Caputo – the 6-1, 210-pound soft-spoken safety from Imperial, PA – draws motivation from the usual reserves (friends, family and teammates) as well as from disappointments and failures. But more than that, Caputo draws motivation from success stories, like the Badgers striving to be the first program in over 30 years to advance to three consecutive Rose Bowls.
"I want to help bring the team back to Pasadena," said Caputo. "That's the goal of the team to win all the games starting with the first one."
With the work he's put in over the past two seasons, Caputo likely will have an integral role in that journey.
After running for 2,629 yards and 38 touchdowns and 97 tackles as a junior, Caputo saw his senior year cut short when he fractured his left ankle during the season opener. The injury was so gruesome that Caputo was confined to a wheelchair for two weeks to keep any pressure off the ankle to avoid a more serious setback.
"It was a little weird to look over and see your ankle just hanging there," Caputo said.
Recovering without any complications before stepping foot on campus last summer, Caputo redshirted to build his body and was named defensive scout team player of the week in November, calling last year's experience of not playing ‘informational.'
"I was just adjusting and watching Aaron Henry, Dezmen (Southward) and Shelton (Johnson)," said Caputo. "I was using them as mentors, whether they knew it or not. I tried to do stuff like them. I tried to learn how they learn and do what they did on the field. That gave me a lot of confidence because I knew how to act and I learned how to play."

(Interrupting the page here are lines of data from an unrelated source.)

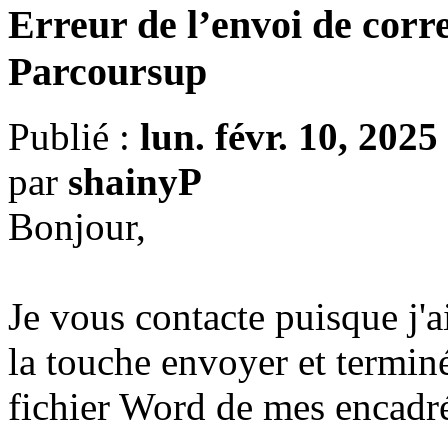
Erreur de l’envoi de corr
Parcoursup
Publié :
lun. févr. 10, 202
par
shainyP
Bonjour,
Je vous contacte puisque j'a
la touche envoyer et terminé
fichier Word de mes encadr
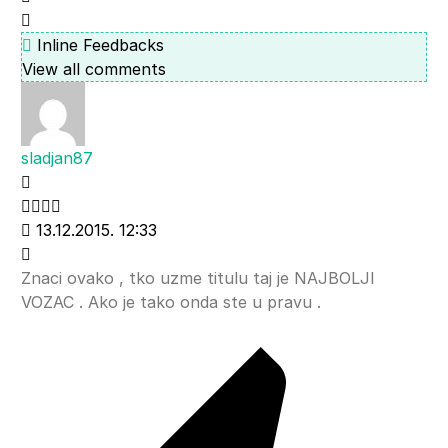
Inline Feedbacks
View all comments
sladjan87
13.12.2015. 12:33
Znaci ovako , tko uzme titulu taj je NAJBOLJI
VOZAC . Ako je tako onda ste u pravu .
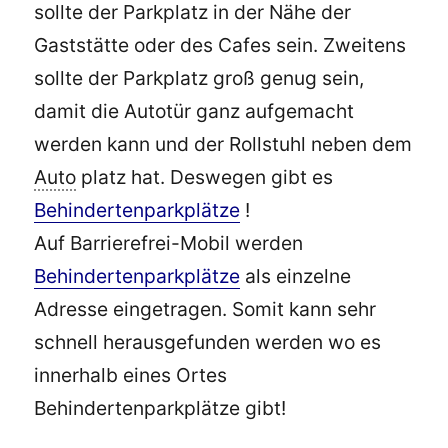
sollte der Parkplatz in der Nähe der
Gaststätte oder des Cafes sein. Zweitens
sollte der Parkplatz groß genug sein,
damit die Autotür ganz aufgemacht
werden kann und der Rollstuhl neben dem
Auto
platz hat. Deswegen gibt es
Behindertenparkplätze
!
Auf Barrierefrei-Mobil werden
Behindertenparkplätze
als einzelne
Adresse eingetragen. Somit kann sehr
schnell herausgefunden werden wo es
innerhalb eines Ortes
Behindertenparkplätze gibt!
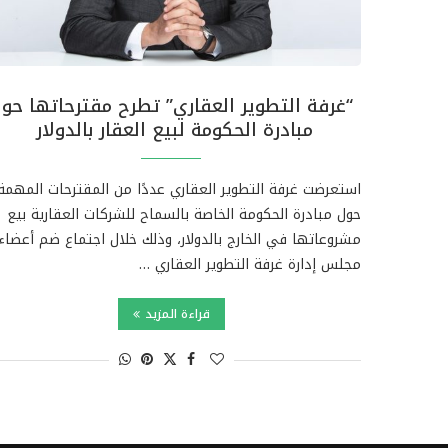
“غرفة التطوير العقاري” تطرح مقترحاتها حو
مبادرة الحكومة لبيع العقار بالدولار
استعرضت غرفة التطوير العقاري عددًا من المقترحات المهمة
حول مبادرة الحكومة الخاصة بالسماح للشركات العقارية بيع
مشروعاتها في الخارج بالدولار، وذلك خلال اجتماع ضم أعضاء
مجلس إدارة غرفة التطوير العقاري …
قراءة المزيد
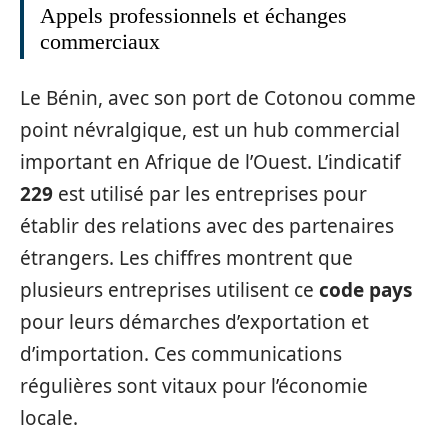
Appels professionnels et échanges
commerciaux
Le Bénin, avec son port de Cotonou comme
point névralgique, est un hub commercial
important en Afrique de l’Ouest. L’indicatif
229
est utilisé par les entreprises pour
établir des relations avec des partenaires
étrangers. Les chiffres montrent que
plusieurs entreprises utilisent ce
code pays
pour leurs démarches d’exportation et
d’importation. Ces communications
régulières sont vitaux pour l’économie
locale.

The work has showed, including a two-practice stretch where Caputo registered an interception and multiple tackles for losses in important situational drills. When Wisconsin released its initial depth chart for the season opener, Caputo was listed as a co-backup at strong safety with Michael Trotter behind Johnson.
"I like to say that I have a lot of confidence, but I try to stay humble a lot," said Caputo. "Even though I don't get in the game at all, I still go after it."
That go-get-it mentality has come from his upbringing and his boost at Wisconsin has come from strength coach Ben Herbert, who graduating from the same high school as Caputo (albeit a couple years apart).
"He knows exactly what he's doing," said Caputo, who toned his body to feel stronger and faster through fall camp. "I haven't been a lot of places, but I think he's one of the best in the country."
That comfort in his body has blended into his game. No longer being pushed around my blockers when he comes into the box, Caputo has used his offensive knowledge to progress at an accelerated rate.
"High school is definitely a lot different than college, especially the offense I was in, but it helps me get better angles on the ball when I am chasing the running back down," said Caputo. "I still think like a running back, so I have an idea of what they are going to do."
Having not played a full football game since fall 2009, Caputo is ready to jump in wherever he can.
"Whatever spot they put me at," said Caputo. "I just want to get on to the field."